A number of initiatives are underway to respond to understanding the gap in water infrastructure investment.
Part of this process is the need to understand the actual investment gap that exists in the water and sanitation space.
Current estimates over a 10-year period vary from R330-million (if only focusing on new infrastructure needs and investments) to R1-trillion if all infrastructure maintenance, upgrades and planned initiatives are taken into account. Put simply, the only way to cost this clearly is to have a clear plan and set of priorities and an associated investment strategy.

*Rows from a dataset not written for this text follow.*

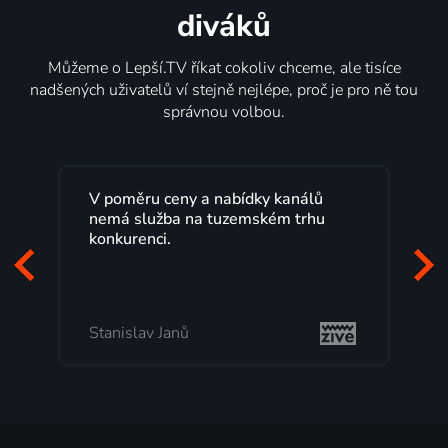
diváků
Můžeme o Lepší.TV říkat cokoliv chceme, ale tisíce
nadšených uživatelů ví stejně nejlépe, proč je pro ně tou
správnou volbou.
V poměru ceny a nabídky kanálů
nemá služba na tuzemském trhu
konkurenci.
Stanislav Janů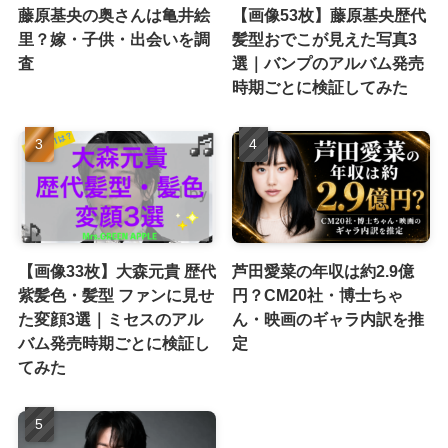
藤原基央の奥さんは亀井絵
【画像53枚】藤原基央歴代
里？嫁・子供・出会いを調
髪型おでこが見えた写真3
査
選｜バンプのアルバム発売
時期ごとに検証してみた
【画像33枚】大森元貴 歴代
芦田愛菜の年収は約2.9億
紫髪色・髪型 ファンに見せ
円？CM20社・博士ちゃ
た変顔3選｜ミセスのアル
ん・映画のギャラ内訳を推
バム発売時期ごとに検証し
定
てみた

Drawing on the outcomes, recommendations and learnings from research and experience, it is vital to begin plotting a way forward as the next step. Investment decisions and effective risk management play a critical role in developing strategic responses to growing an inclusive economy and decreasing the water investment deficit, thereby ensuring water security and sanitation for all. The recent inclusion of a water chapter in the Industrial Policy Action Plan requires clear planning and leadership.
The challenges to overcome require bold solutions and engagement. The South African Institution of Civil Engineers recently released the 2017 South African Infrastructure Report Card.
When rating the water sector — bulk water resources, supply in major urban areas and supply in other areas — the sector scores between a D- and C+, with no upward trend between 2011 and 2017. When focusing on waste water and sanitation for urban areas South Africa scores a C- and for other areas we score an E, with no upward trend between 2011 and 2017.
Objectives of the summit
In responding to the need for a more co-ordinated national conversation, the primary goal of this summit was to allow for various key stakeholders to come together and have meaningful conversations around the way forward for water and sanitation, in terms of solutions for attracting funding for water infrastructure and other potential investment avenues into the country, as well as identifying ways in which the water crisis in the country can be alleviated.
The summit aimed to achieve this by enabling the various stakeholders an opportunity to network and start having the conversations that will yield the right outcomes. The event unpacked the key investment opportunities, constraints and solutions in the areas of bulk water infrastructure, municipal water infrastructure, and emerging innovations and solutions.
The objectives of the summit were:
The medium-term objective was to initiate a process that will inform and launch a Water and Sanitation Infrastructure Investment Strategy for South Africa by 2019.